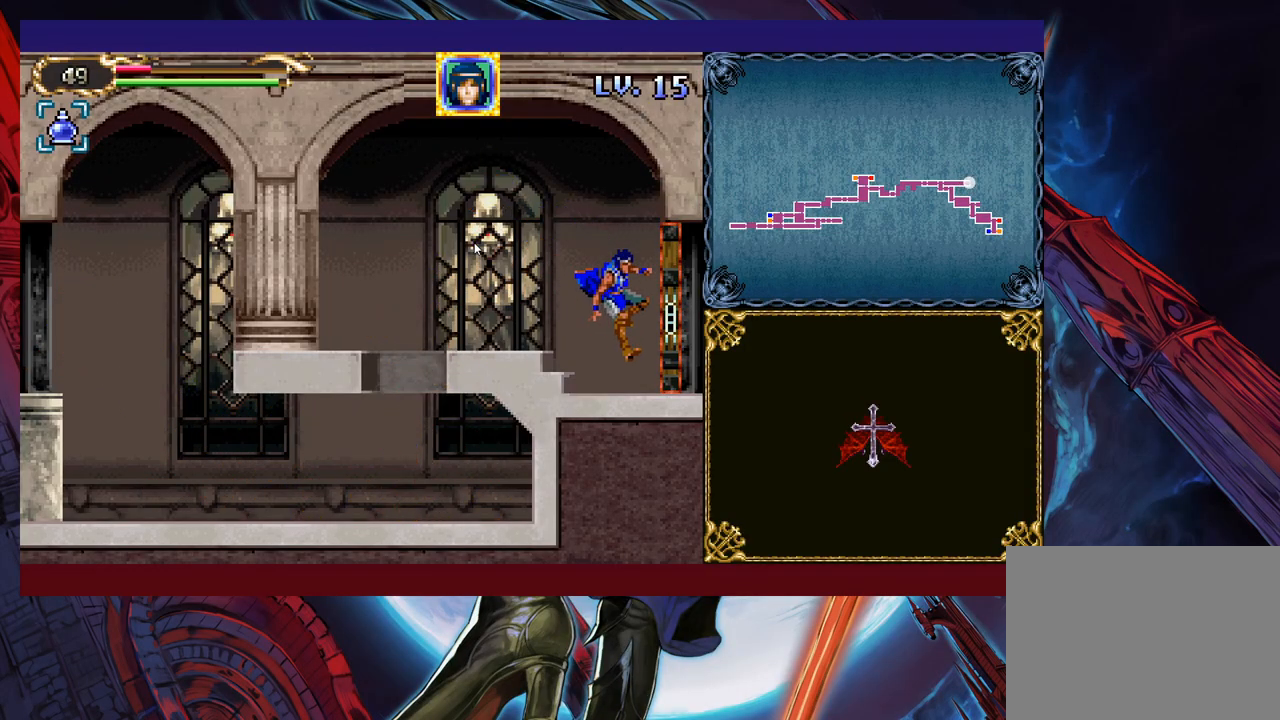
{"buttons": [], "left_stick": "center", "events": [[367, "left_stick", "center"]]}
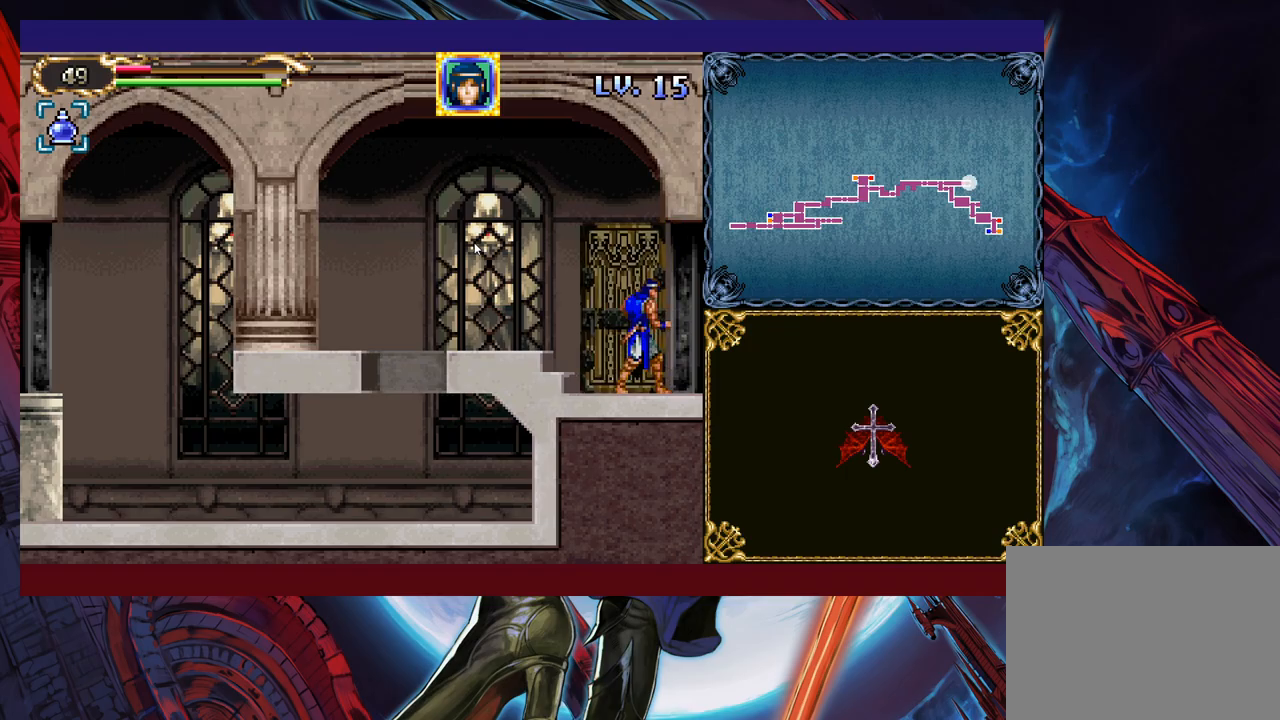
{"buttons": [], "left_stick": "down-right", "events": [[33, "left_stick", "right"], [467, "left_stick", "down-right"]]}
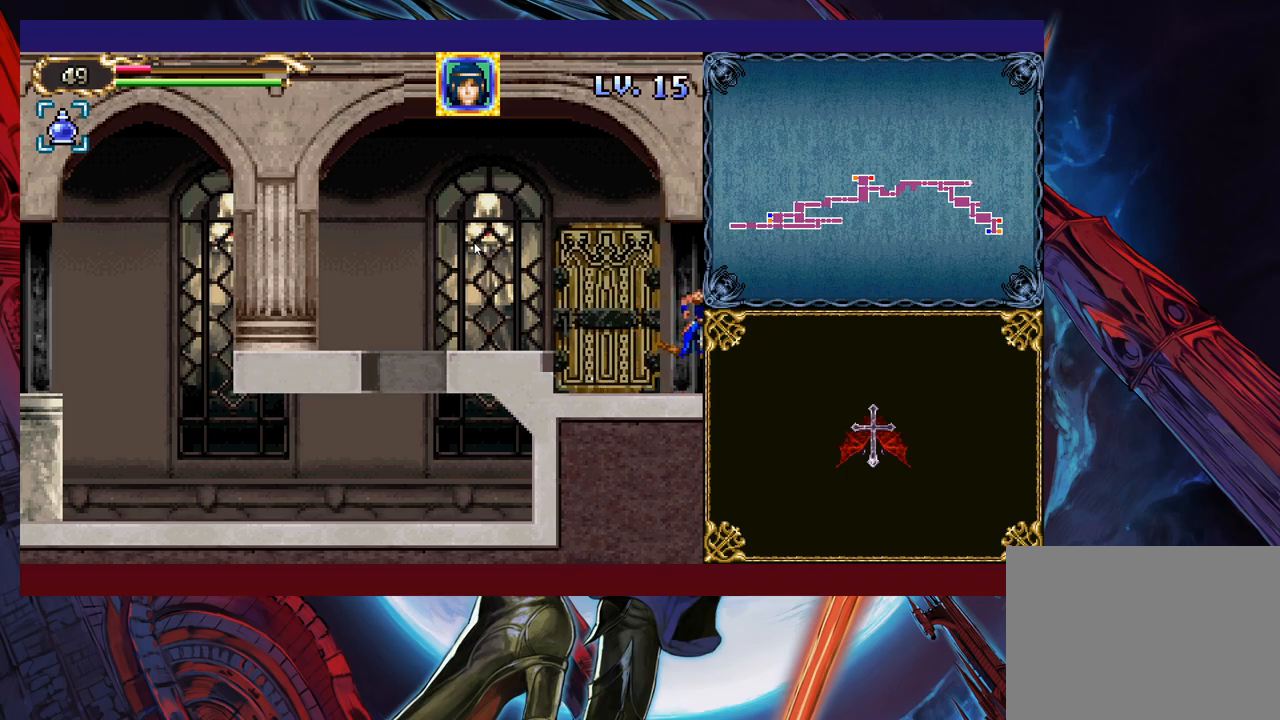
{"buttons": [], "left_stick": "down-right", "events": [[83, "B", "down"], [133, "B", "up"], [217, "B", "down"], [317, "B", "up"], [383, "B", "down"], [483, "B", "up"]]}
◇ ◇ ◇ ◇ ◇
YOUR TASK: Search the data for "down". Copy every matching line.

REPLY TO THE EXERCISE:
{"buttons": [], "left_stick": "down-right", "events": [[33, "left_stick", "right"], [467, "left_stick", "down-right"]]}
{"buttons": [], "left_stick": "down-right", "events": [[83, "B", "down"], [133, "B", "up"], [217, "B", "down"], [317, "B", "up"], [383, "B", "down"], [483, "B", "up"]]}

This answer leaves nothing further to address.